In the hard sciences, one has a good chance of accounting for all of the important causes of an effect of interest. In the social sciences this is usually impossible; often one doesn’t even know the important causes of an effect, making it difficult to rule out confounding (unless one can sever unknown causal links via e.g. randomization).
This is true in a technical sense but misses a crucial distinction. Hard sciences (basically physics and its relatives), are far less vulnerable to statistical pitfalls because practitioners in those fields have the ability to generate effectively unlimited quantities of data by simply repeating experiments as many times as necessary. This makes statistical reasoning largely irrelevant: in the limit of infinite data, you don’t need to do Bayesian updates because the weight of the prior is insignificant compared to the weight of the observations. Rutherford, for example, did not bother to state a prior probability for the plum pudding model of the atom compared to the planetary model; he just amassed a bunch of experimental data, and showed that the plum pudding model could not explain it. This large-data-generation ability of physics is largely why that field has succeeded in spite of continuing debates and confusion about the fundamentals of statistical philosophy. Researchers in fields like economics, nutrition, and medicine simply cannot obtain data on the same scale that physicists can.

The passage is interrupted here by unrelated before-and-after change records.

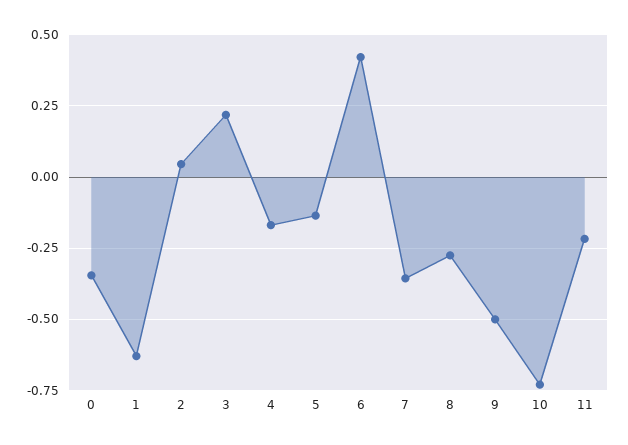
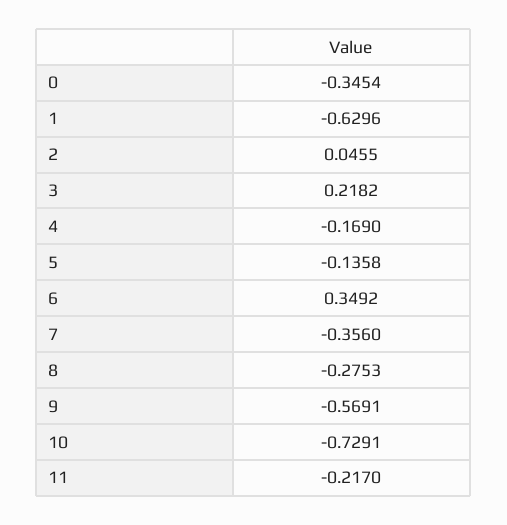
  {
    "0": -0.3454,
    "1": -0.6296,
    "2": 0.0455,
    "3": 0.2182,
    "4": -0.169,
    "5": -0.1358,
-   "6": 0.425,
+   "6": 0.3492,
    "7": -0.356,
    "8": -0.2753,
-   "9": -0.5,
+   "9": -0.5691,
    "10": -0.7291,
    "11": -0.217
  }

There are exceptions such as ultra-high-energy cosmic ray physics, where it’d take decades to take enough data for naive frequentist statistics to be reliable.
The statistics also remains important at the frontier of high energy physics. Trying to do reasoning about what models are likely to replace the Standard Model is plagued by every issue in the philosophy of statistics that you can imagine. And the arguments about this affect where billions of dollars worth of research funding end up (build bigger colliders? more dark matter detectors? satellites?)

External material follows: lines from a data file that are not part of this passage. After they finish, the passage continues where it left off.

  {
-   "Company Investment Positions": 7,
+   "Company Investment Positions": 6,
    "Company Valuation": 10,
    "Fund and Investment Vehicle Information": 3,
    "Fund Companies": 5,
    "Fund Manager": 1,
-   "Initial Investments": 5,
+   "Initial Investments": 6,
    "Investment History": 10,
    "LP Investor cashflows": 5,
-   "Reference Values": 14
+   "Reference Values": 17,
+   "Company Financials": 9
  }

Sure; if we had enough data to conclusively answer a question it would no longer be at the frontier. :-)
(I disagree with several of the claims in the linked post, but that’s another story.)
I agree that hard sciences are far less vulnerable to statistical pitfalls. However, I’d point at three factors other than data generation to explain it:
The hard sciences have theories that define specific, quantitative models, which makes it far easier to test the theories. Fitting a misspecified model is much less of a risk, and a model may make such a specific prediction that fewer data are needed to falsify it.
Signal-to-noise ratios are often much less in the hard sciences. Where that’s the case, you generally don’t need such advanced statistics to analyse results, and you’re more likely to notice when you do the statistics incorrectly and get a wrong answer. And even if a model doesn’t truly fit the data, it may still explain the vast majority of the variation in the data; you can get an R² of 0.999 in physics, while if you get an R² of 0.999 in the social sciences it means you did something stupid in Excel or SPSS and accidentally regressed something against itself.
In the hard sciences, one has a good chance of accounting for all of the important causes of an effect of interest. In the social sciences this is usually impossible; often one doesn’t even know the important causes of an effect, making it difficult to rule out confounding (unless one can sever unknown causal links via e.g. randomization).
I suspect it’s not so much the amount of data as the fact that the underlying causal structure tends to be much simpler.
With, e.g., biology you the problem of the Harvard law.